Gloria Gery:
A Mother in Spirit

Reprinted with permission from...


A Mother in Spirit By Charles Bonenti, Berkshire Eagle Staff
TOLLAND

Although she has no children of her own, Gloria Gery is learning, at 60, what it's like to be a mother.

She found out in Romania, where she just spent three weeks holding, feeding and cuddling infants abandoned by their biological parents.

It came as a surprise, she said in a phone interview Monday from her home in Tolland, "how quickly the bond [with each child] developed and the intensity of it and how much you care. Now I understand being a parent."

Gery, a semiretired software-design consultant, went to that former Iron Curtain country last month to work as a volunteer at the Tutova Clinic in Barland, about four hours by train from Bucharest. The clinic is for infants and toddlers whose parents have abandoned them because of health or economic problems. Because the clinic is understaffed, most of the children spend their days alone in their cribs.

Without the stimulation of human contact, they become lethargic and often fail to thrive.

"There is a human need for touch and warmth and security," Gery said. "You just die without stimulation."

So that's what she volunteered to give -- by signing up with Global Volunteers, a Minnesota-based charitable organization that has been arranging such "volunteer vacations" in 18 countries for 21 years.

This was her second trip to Romania. She went for two weeks to the same clinic last December.

At that time, she went alone and had 37 children to look after. This time, there were seven other volunteers, including her husband, Robert, and she had 12 children in her charge.

She found the experience even more intense.

"It broke my heart to leave them," she said.

Gery kept an online journal of her experiences both times. It can be read in full, with pictures, at http://www.performance-vision.com/gery/

Early in her visit last December, she wrote:

I am loving this experience. . . Here's my typical day: 7 a.m. wake up. . . . breakfast ... at 8 and picked up ... by Dan, the night nurse at the clinic.

"After a 20-minute drive, I walk in, change my shoes and we start bringing the "non-mobile" babies (who are my charge) into the large playroom. I have between 10 and 12 all day. We bring them in one at a time and place them in either little jumper seats that the volunteers have brought or on pillows on the floor surrounding me in my white plastic chair.

"The aides then bring in bottles for each child and the babies, who range from 2 to 9 months, "drink up" as best they can until I can get around.

"I hold Mihai (Michael) first since he is the tiniest at 6 pounds. . . and then I work my way through them up to another Mihai who looks like the Michelin Tire Man. Today they were all dressed in the new outfits that I brought and it was such fun. I took a bunch of pictures. No one who knows me ever would have expected this!

"The clinic is incredibly clean. The stunning thing is how little crying there is. The babies are so used to being alone in their beds that once they see me, they smile, reach up and/or are just frantic to grab me....

"By the way, I sing away all day behind the closed door. They fall asleep in my arms when I sing "True Love" and they all cheer when I sing "UConn Husky."

I couldn't be happier with things. . . . although the evenings are dark and long.
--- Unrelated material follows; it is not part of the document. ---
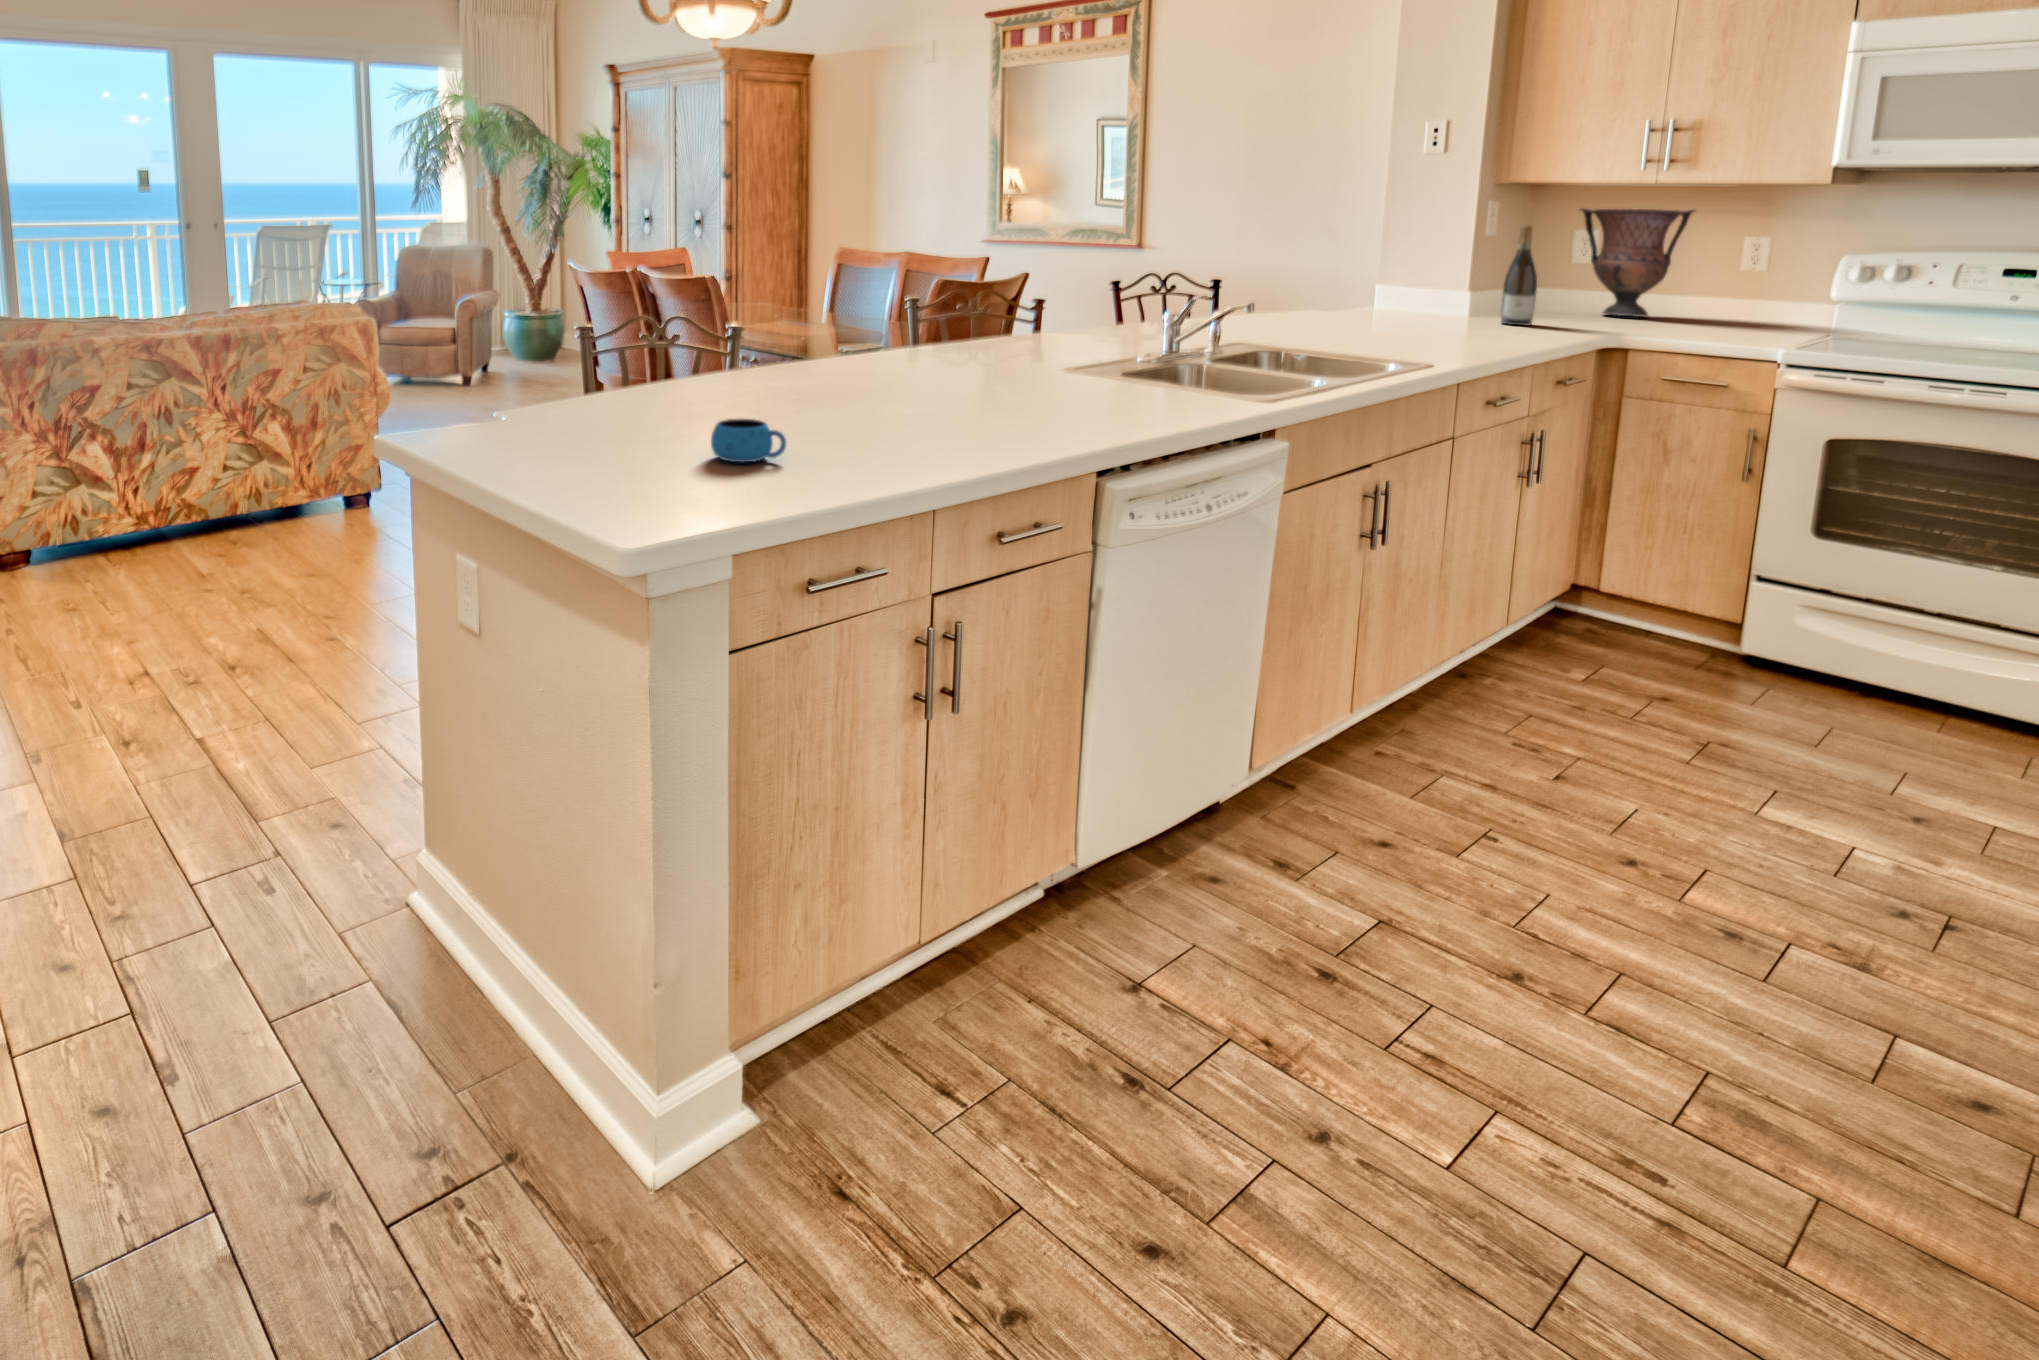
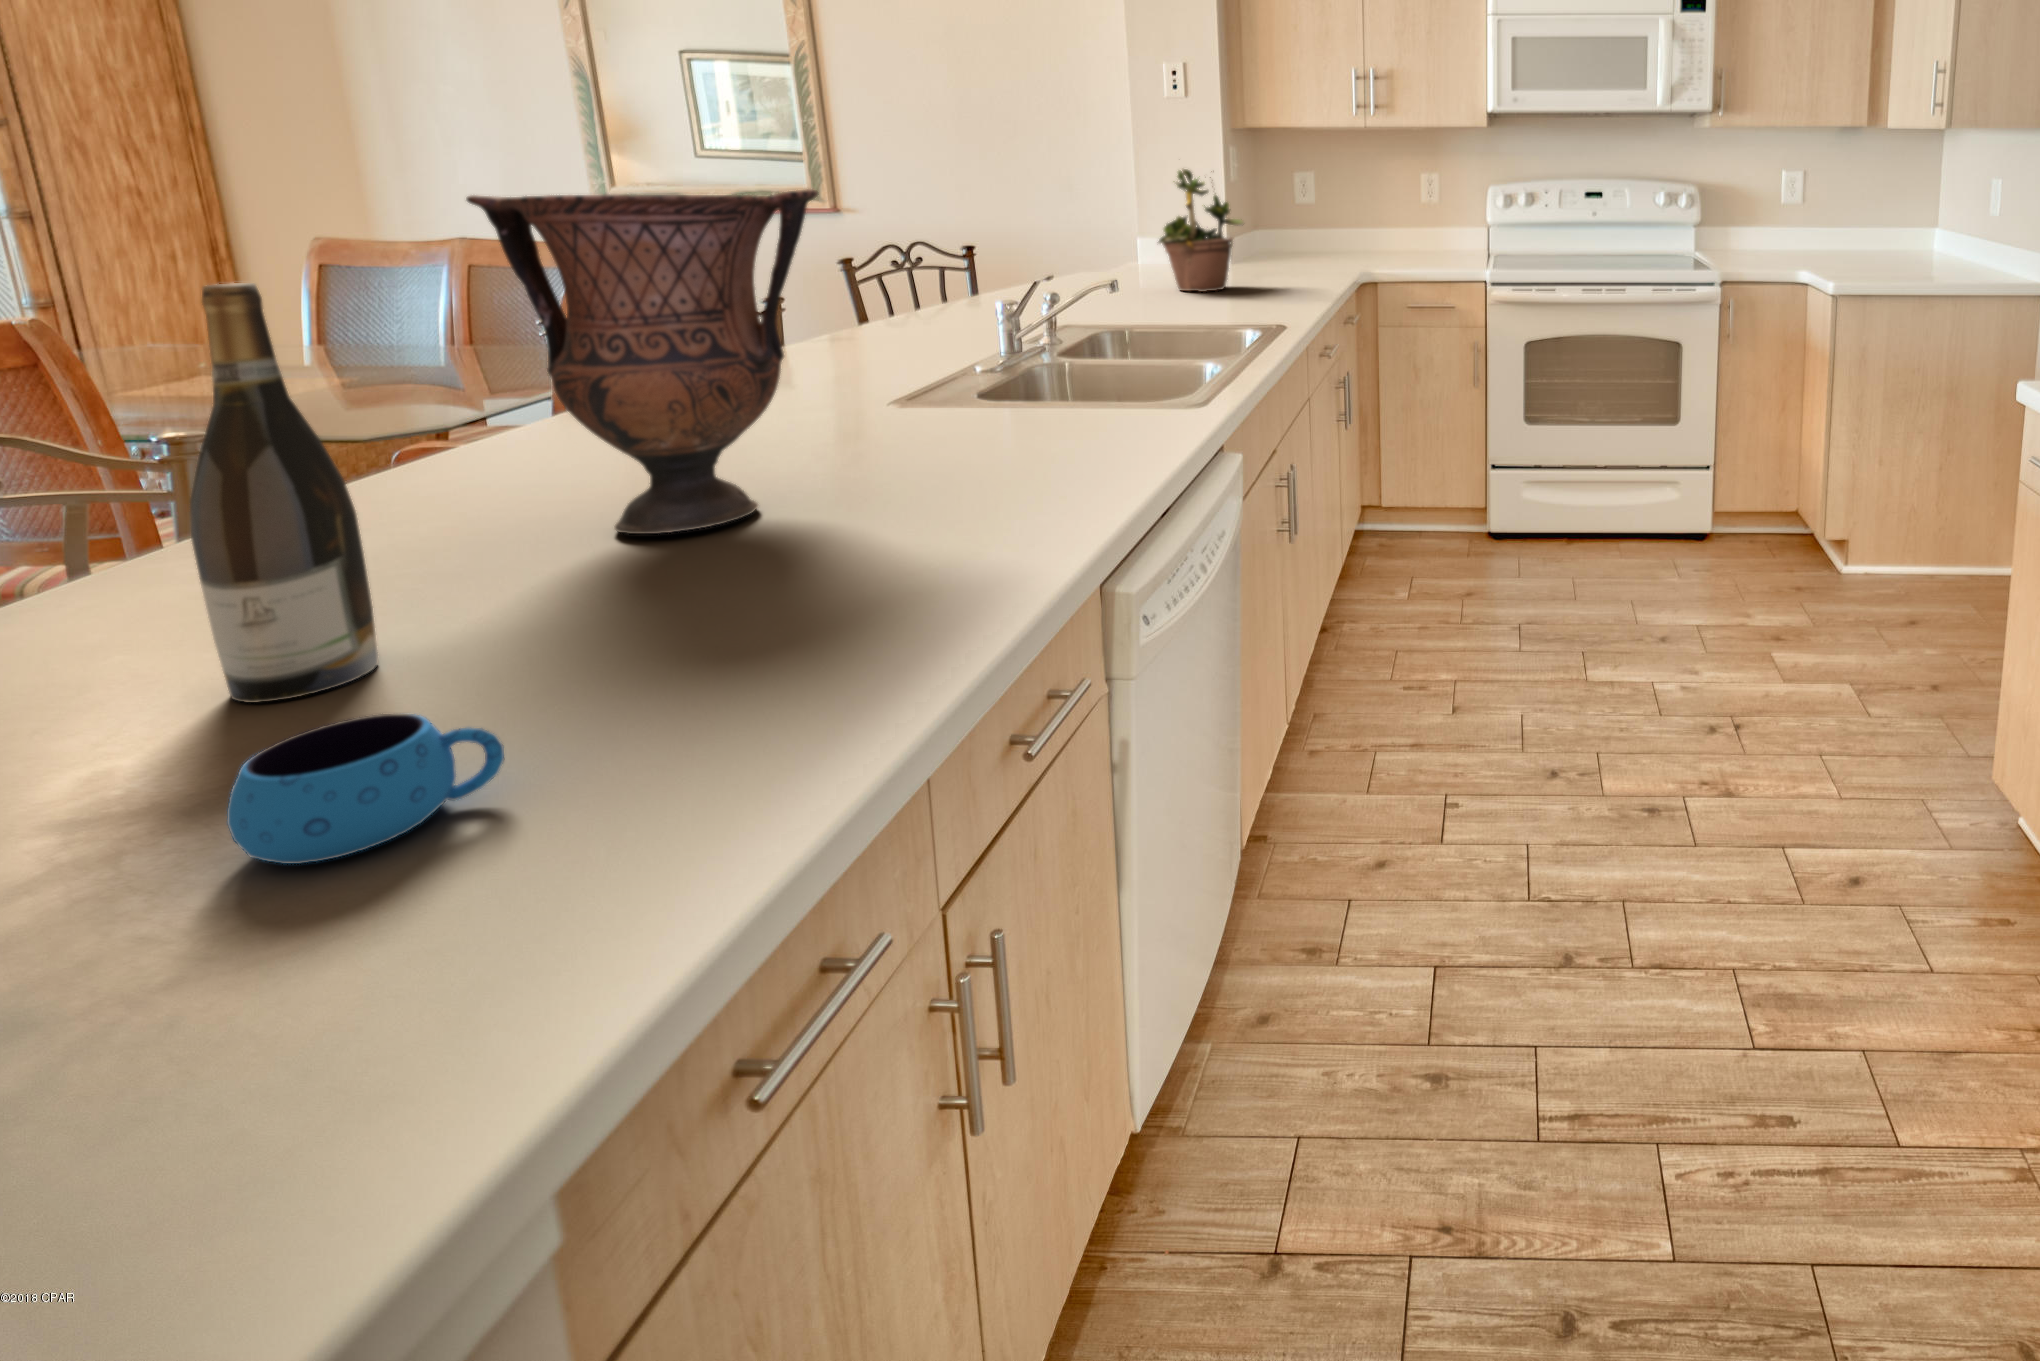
vase: present [1580,208,1695,317] -> present [466,189,819,534]
potted plant: none [1359,210,1455,333] -> present [1159,169,1243,292]
wine bottle: present [1501,226,1537,326] -> present [190,283,378,703]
Thank goodness for books (and my 25-watt light) plus the Internet cafe to catch up.

Gery said she and her husband, a semiretired insurance executive, have always traveled extensively, but after reading an article about volunteer vacations in Business Week magazine last year, she decided she wanted a more "hands on" experience with people -- young or old.
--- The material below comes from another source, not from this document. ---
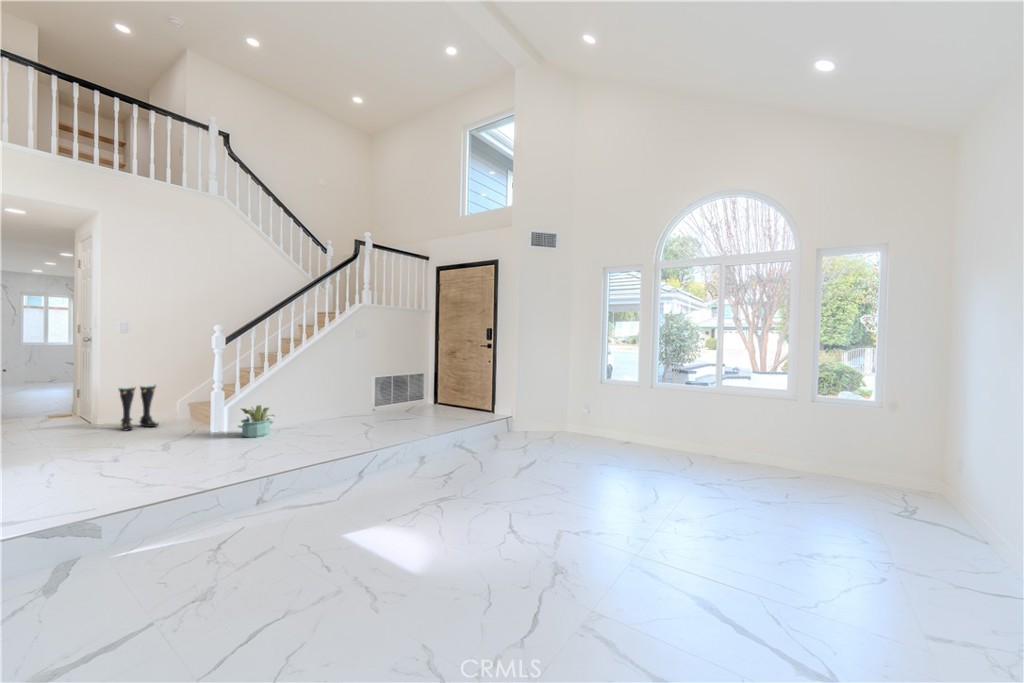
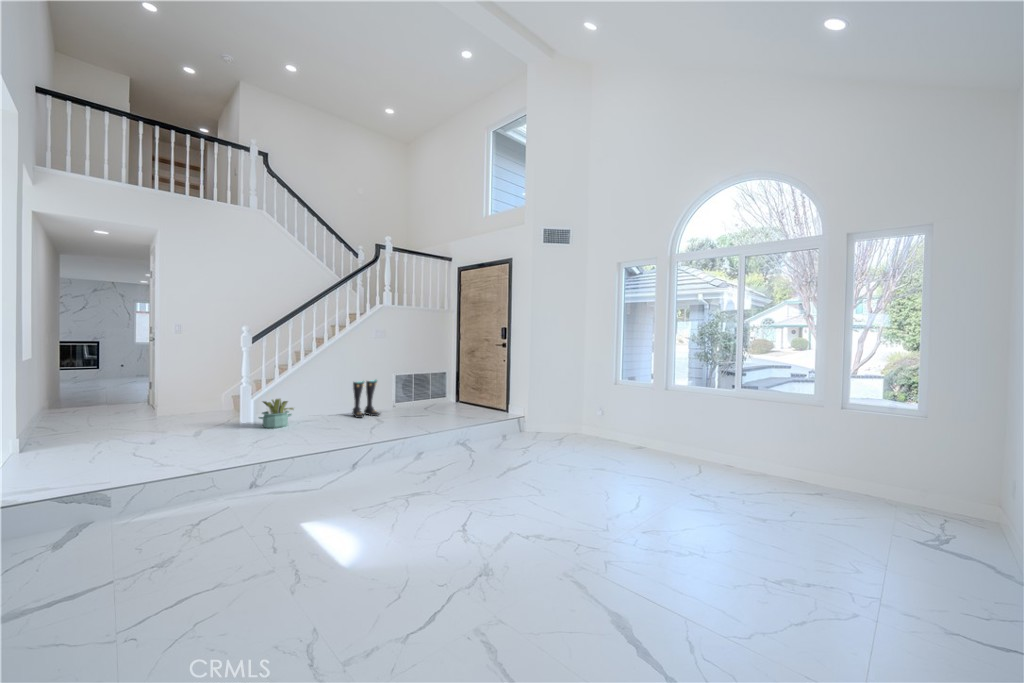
boots: present [119,385,159,431] -> present [353,380,380,418]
She found the opportunity in Romania through the Global Volunteers Web site: www.globalvolunteers.org. [The missions to Romania cost volunteers between $2,000 and $2,500 exlusive of air fare, according to the Web site.]

Although she said the experience was emotional and that it was difficult to leave the children behind -- she is going back again in January -- she is not prepared, at her age, to adopt an infant.

"Older people don't have children for a reason," she said, complaining of aching muscles. "They're demanding!"

Nor does she regret her decision not to have a child of her own in order to pursue her professional work.

It was "a trade-off" she said, but one that has left her and her husband with the resources to help children who have no families of their own.

In addition to their volunteer work in Romania, the Gerys have also "adopted the orphanage," giving money and mobilizing friends to do the same."

"Too many people bring children into the world unaware of the consequences," Gery said. "I had parents who were always there. I know how critical that was to me."

On the evening before she flew home last Sunday, Gery wrote in her diary:

This trip was so different than my individual trip in December. ... I spent time with less than one third of the kids -- and as a result developed intense emotional relationships with them.

As I laid on the floor with these babies all around me I was overcome. Somehow they sensed I was leaving......Four of the children were right on or next to me and were fussing and looking directly at me and demanding to be held or covered. I could hardly bear it.

Who would have thought this would happen to me at this point in my life? Certainly not me.

I am weeping as I sit at this computer in the lobby of the hotel. I hope no one comes by.... but then what do I care.